SUR CE :
Attendu que la renonciation à un droit ne se présume pas ; qu'elle ne peut résulter que d'actes manifestant de façon claire et non équivoque la volonté de renoncer ;
Qu'en cas de renonciation tardive d'une clause de non-concurrence, l'employeur est redevable de la contrepartie financière dans sa totalité, ou à tout le moins pour la période pendant laquelle le salarié respecte la clause ; que le salarié est redevable de l'indemnité compensatrice sans qu'il n'ait à invoquer de préjudice - le versement de l'indemnité étant donc automatique ; que par ailleurs l'indemnité de non-concurrence a la nature d'un salaire et ouvre droit à congés payés ;
Attendu qu'en l'espèce le contrat de travail de Mme [C] comprend la clause de non-concurrence suivante :
'En cas de rupture du présent contrat, Madame [B] [C] s'engage à ne pas travailler, à quelque titre que ce soit, pour une entreprise concurrente de la Société, ni à collaborer, directement ou indirectement, à la fabrication, au commerce ou toute autre activité pouvant concurrencer l'activité de la Société ou les produits fabriqués par cette dernière.

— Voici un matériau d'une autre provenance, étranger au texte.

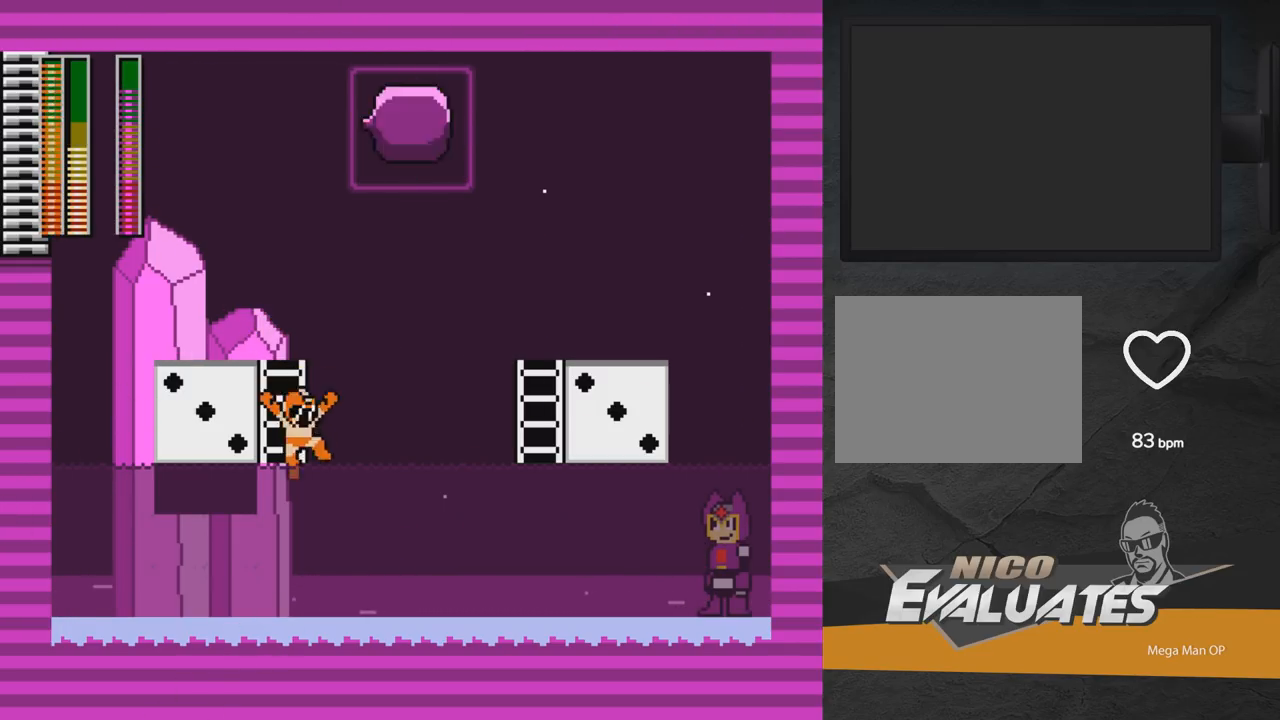
{"buttons": ["A", "X"], "right_stick": "center", "events": [[250, "X", "up"], [300, "X", "down"], [383, "A", "down"]]}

Les activités mentionnées ci-dessus ne pourront être exercées pendant une période de deux (2) ans à compter de la rupture effective du président contrat, et sur le territoire Français.
En contrepartie de cette interdiction, Madame [B] [C] recevra une indemnité mensuelle égale à 24% du total de la moyenne mensuelle du salaire brut perçu au cours des douze derniers mois de présence dans la Société durant toute la durée de l'interdiction.
La Société peut libérer Madame [B] [C] de cette interdiction de concurrence, sans que ce dernier ne puisse prétendre au paiement d'une indemnité, en notifiant sa décision avant et au plus tard lors de la remise du solde de tout compte.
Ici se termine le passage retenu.